Burak Soyer
‘Coşkun’ bir sonbahar şarkısı: “Korkmadan…”
Gökçe Coşkun’un yeni teklisi ‘Korkmadan’ mevsime uygun sound’u ve sözleriyle dinleyicinin kulağına fısıldıyor.
Hava kurşuni. Rüzgâr kararsız. Yağmur hepten Araf’ta. Pencere buğulu. Dışarı bakan gözler düşünceli. Önde açık bir defter. Yarılanmış şarap şişesi. Ağzına kadar dolu bir küllük. Belki iki gram göz yaşı…
Gökçe Coşkun’un yeni teklisi ‘Korkmadan’ı dinlerken aklıma ilk bunlar geldi.
1989 doğumlu Gökçe Coşkun, 7 yaşında İstanbul Üniversitesi Devlet Konservatuarı’na, 8 yaşında ise keman eğitimi almaya başladı. Lisans eğitiminde ise, İstanbul Üniversitesi Yaylı Çalgılar Anasanat Dalı'nda Keman ve Müzikal Tiyatro bölümlerinde çift anadal okudu. Ufaklıktan mektepli yani. Anathema gibi babaların sahnesinde çalmış. 24 yaşında Çanakkale’nin bir köyündeki kolektif bir köy hareketine katılarak şehir hayatını bırakarak buraya yerleşmiş. Buradaki yeni hayatında ilham perisi doğa olmuş ve bestelerini yapıp sözlerini yazmaya başlamış.

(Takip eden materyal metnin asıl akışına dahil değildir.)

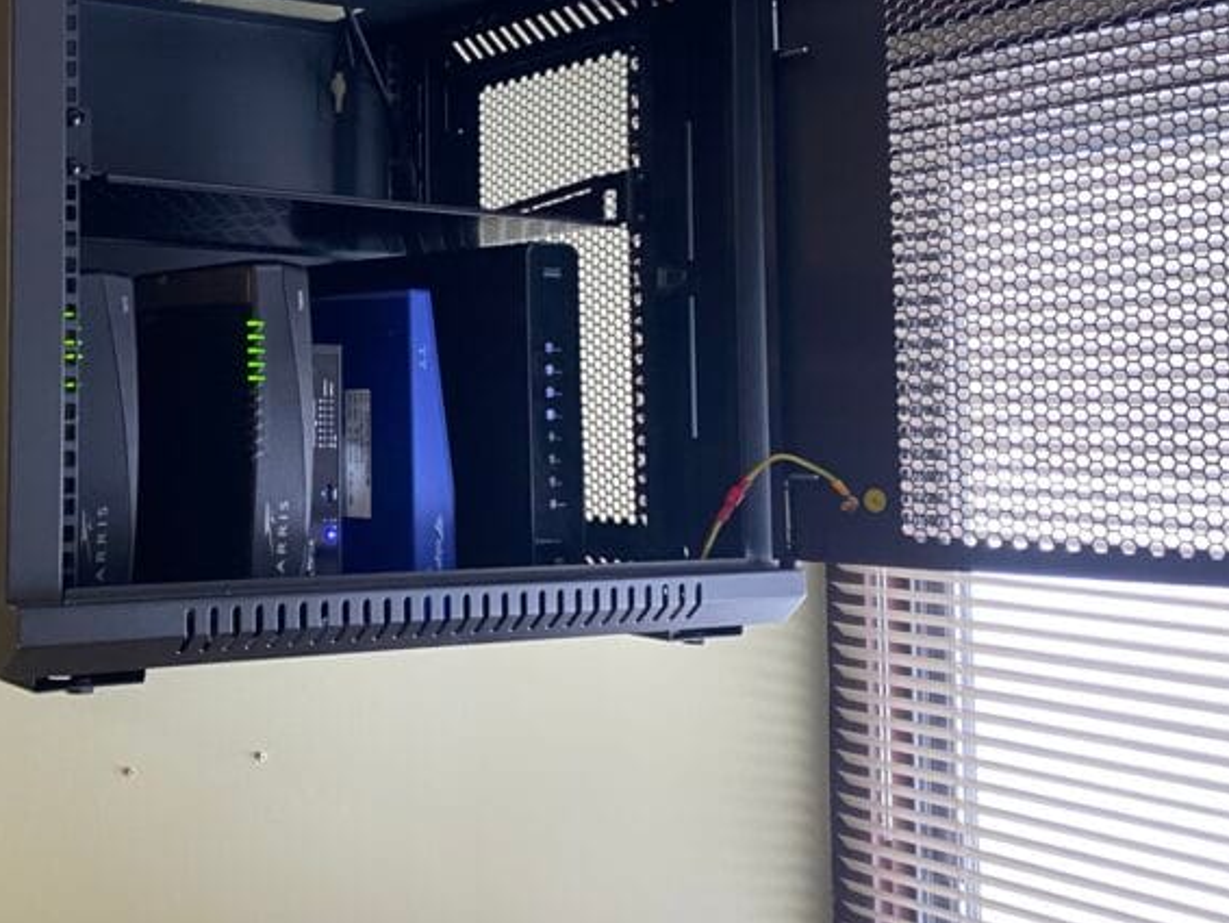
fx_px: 1669
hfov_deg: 38.8
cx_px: 232
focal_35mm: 47
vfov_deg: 30.7
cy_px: 302
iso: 250
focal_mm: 4.25
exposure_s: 1/60
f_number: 1.8
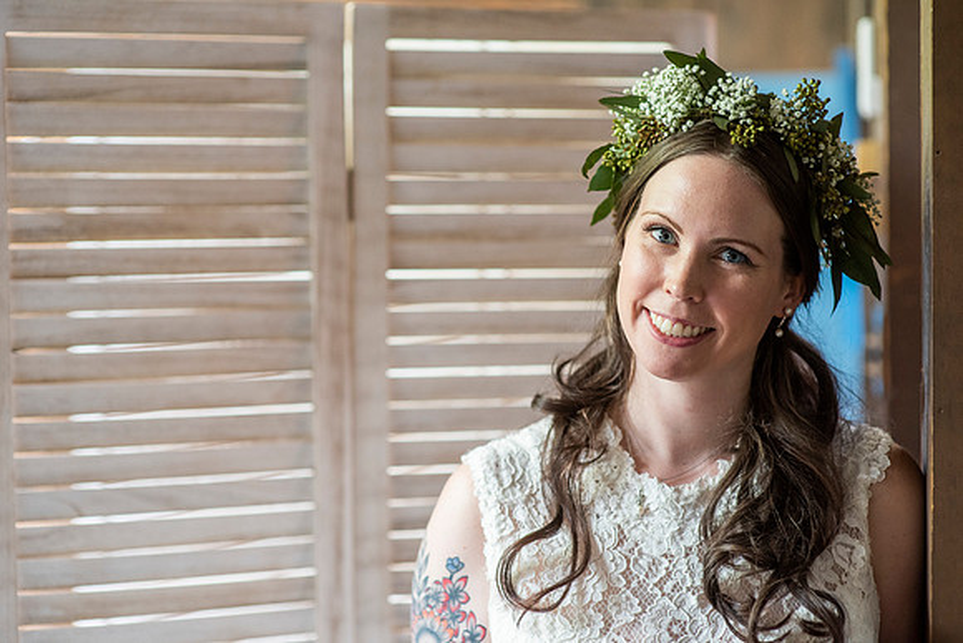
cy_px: 322
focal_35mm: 85
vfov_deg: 16.1
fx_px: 2274
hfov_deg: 23.9
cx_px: 482
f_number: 2.5
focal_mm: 85
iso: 1600
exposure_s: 1/200
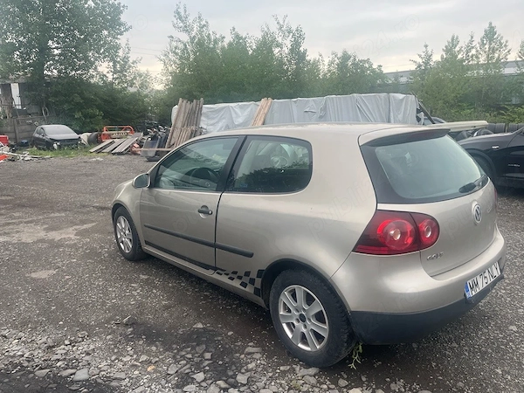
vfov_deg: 53.1
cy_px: 196
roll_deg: +1.5
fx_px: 394
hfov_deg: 67.3
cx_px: 262
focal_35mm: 26
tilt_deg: -13.3
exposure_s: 1/751
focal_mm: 5.1
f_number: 1.6
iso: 50
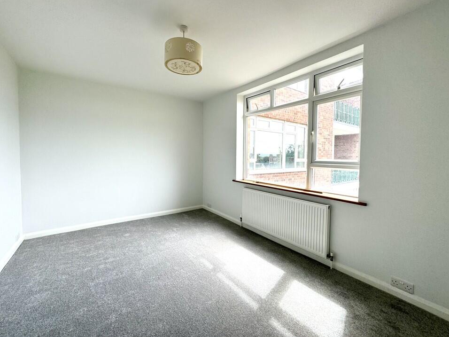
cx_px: 218
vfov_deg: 81.7
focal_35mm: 15
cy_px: 163
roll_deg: -0.7
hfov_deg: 98.1
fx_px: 195
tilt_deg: -3.0
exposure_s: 1/338
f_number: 2.2
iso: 40
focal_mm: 2.22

‘Korkmadan’ tam bir Sonbahar şarkısı. Hayli melankolik. Ama yağmurdan sonraki gökkuşağını görmeyi umut etmeyi de ihmal etmiyor. Zaten Gökçe Coşkun da şarkıyı, “Bu şarkı köpek canım Pan ile birlikte yürüdüğümüz yolların, o yollarda tanıklık ettiğimiz duyguların; eve dönüş yolunda güneş batarken, hâlâ renkleri görme umuduyla dolup taşmalarımızın hikayesi,” olarak tanımlamış.
Pencere önündeki yerinizi alın!..
Gökçe Coşkun’la 3’te 3
Şarkının çıkış hikayesini anlatır mısın?
‘Korkmadan’ yazdığım ilk şarkılardan biri. Bizimle birlikte yaşayan bir köpek canımız var; Pan… Pan'la birlikte yaptığımız uzun yürüyüşler zaman içinde sadece ikimize ait olan anlara dönüştü. Doğanın döngüsünün içerisinde yürüdük; yorulmadan, dinleyerek, öğrenerek, hissederek ve "korkmadan"… Korkular ve kaygılar hayatım boyunca üstesinden gelmem gereken ve hayatımı zorlaştıran olgular oldular. Ama Pan'ın eşliğinde yürüdüğüm o yollarda kendimi hep daha cesur hissettim.
Şehir hayatını bırakıp köy yaşantısına geçtin. Bu durumun müziğine bir etkisi oldu mu?
Etki yaratmaktan çok bir dönüm noktası oldu diyebilirim aslında. Şarkılarımı yazıp bestelemeye köye yerleştikten sonra başladım. Belki o zamanlarda şehirde yaşıyor olsaydım, farklı ihtiyaçlar ve dürtülerle yine kendi şarkılarımı yazıyor olacaktım. Fakat köy hayatının üzerimde bıraktığı en kuvvetli duygu doğanın değişimine tanıklık edebiliyor olmak. Tanıklık etmenin ötesinde o değişime "uyumlanma" hali. Yani her an bir değişimin içinde ve onun bir parçasıyız aslında. Bunu bu kadar somut bir şekilde görebiliyor olmanın ve ruhumda, zihnimde yarattıklarının; şarkıların ortaya çıkmasında çok büyük bir payı var.
‘Korkmadan’ tam bir sonbahar şarkısı; melankolik, gri… Normal hayatında da böyle misin?
Öncelikle bu benzetme çok hoşuma gitti. ‘Korkmadan'ın (ya da şarkılarımın) hangi mevsim olabileceği üzerine hiç düşünmemiştim. Bunun üzerine düşünmek isterim, teşekkürler araladığın bu pencere için!.. Normal hayatımda melankolik ve gri miyim? Bunun cevabını vermek zor. Çoğunlukla ya da bazen. Elbette kendimi çok coşkulu hissettiğim ve renklerin peşinde koşturduğum zamanlar oluyor; onlar da olmasa yaşayamaz insan. Umut etme hali yani. Ama genelde çaresiz hissettiğim zamanlarda şarkı yazmaya ihtiyaç duyuyorum sanırım; bir şeylerle başa çıkabilme biçimi olarak… Bu durum şarkılara melankolik bir hava katıyor olabilir belki.